De son côté, le contrôleur général des lieux de privation de liberté ne voit qu’un pis-aller dans cette solution. « Ma position n’a pas varié, explique Jean-Marie Delarue. L’IPPP ne doit pas relever de la préfecture de police, mais du système de soins. Quelqu’un chargé de l’ordre public ne peut, en même temps, orienter les personnes d’un dispositif de santé mentale, sinon il est juge et partie. » Le contrôleur ne met pas en doute la bonne foi, ni le travail des médecins de l’I3P, mais « ils n’en relèvent pas moins de l’autorité du préfet de police qui peut mettre fin à leur contrat de vacation à tout moment », rappelle-t-il. « Comme la justice, cette structure ne doit pas seulement être impartiale, elle doit montrer les signes de son impartialité, soutient Jean-Marie Delarue. On ne peut laisser des soins de santé mentale et la liberté des personnes, qui sont des questions délicates, dans une procédure dont l’impartialité serait suspectée. »

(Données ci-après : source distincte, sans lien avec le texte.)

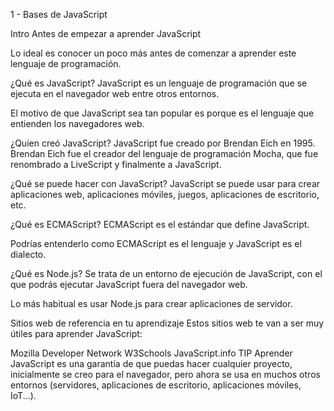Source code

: 1 - Bases de JavaScript

Intro
Antes de empezar a aprender JavaScript

Lo ideal es conocer un poco más antes de comenzar a aprender este lenguaje de programación.

¿Qué es JavaScript?
JavaScript es un lenguaje de programación que se ejecuta en el navegador web entre otros entornos.

El motivo de que JavaScript sea tan popular es porque es el lenguaje que entienden los navegadores web.

¿Quien creó JavaScript?
JavaScript fue creado por Brendan Eich en 1995. Brendan Eich fue el creador del lenguaje de programación Mocha, que fue renombrado a LiveScript y finalmente a JavaScript.

¿Qué se puede hacer con JavaScript?
JavaScript se puede usar para crear aplicaciones web, aplicaciones móviles, juegos, aplicaciones de escritorio, etc.

¿Qué es ECMAScript?
ECMAScript es el estándar que define JavaScript.

Podrías entenderlo como ECMAScript es el lenguaje y JavaScript es el dialecto.

¿Qué es Node.js?
Se trata de un entorno de ejecución de JavaScript, con el que podrás ejecutar JavaScript fuera del navegador web.

Lo más habitual es usar Node.js para crear aplicaciones de servidor.

Sitios web de referencia en tu aprendizaje
Estos sitios web te van a ser muy útiles para aprender JavaScript:

Mozilla Developer Network
W3Schools
JavaScript.info
TIP
Aprender JavaScript es una garantía de que puedas hacer cualquier proyecto, inicialmente se creo para el navegador, pero ahora se usa en muchos otros entornos (servidores, aplicaciones de escritorio, aplicaciones móviles, IoT...).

Ce n’est pas la première fois que la préfecture de police de Paris sauve de justesse son infirmerie. En 1990 déjà, indique Libération, « lorsque la loi sur l’hospitalisation de 1838 a été corrigée par le législateur, il y a bien eu quelques débats pour tenter de remettre Paris dans le droit commun ». Le 5 juillet 2011, lors du vote de la loi réformant les soins psychiatriques sous contrainte, les parlementaires avaient remis le sujet sur le tapis et réclamé dans les six mois un rapport sur l’évolution de son statut et de ses modalités de fonctionnement. Deux ans et demi plus tard, ni le ministère de la santé, ni les parlementaires n’en ont vu l’ombre… « Pourquoi ne peut-on pas faire à Paris comme cela se passe dans les autres villes de France ? » demande le député Denys Robiliard (PS), rapporteur de la mission sur la santé mentale. Il se souvient du temps où les services médicaux dans les prisons dépendaient de l’administration pénitentiaire. « Les détenus appelaient le médecin le “véto”, dit-il. Le transfert à la santé a beaucoup apaisé les choses. Lors de la dernière mutinerie à la maison d’arrêt de Blois, en août, les locaux médicaux n’ont pas été touchés par exemple. »

« Force est restée à la police, constate Alain Lhostis, élu parisien (PCF) très actif sur le sujet depuis des années. La préfecture de police s’accroche à ces survivances sans qu’on sache pourquoi. Il vaudrait mieux que nous revenions au droit commun avant qu’une juridiction française ou européenne ne nous y oblige. » C’est en effet le risque agité par le contrôleur général des lieux de privation de liberté : celui d’une énième condamnation de la France par la Cour européenne des droits de l’homme. En 2004, la Cour européenne avait déjà condamné la France pour avoir interné à l’IPPP un restaurateur « pour des raisons purement administratives ».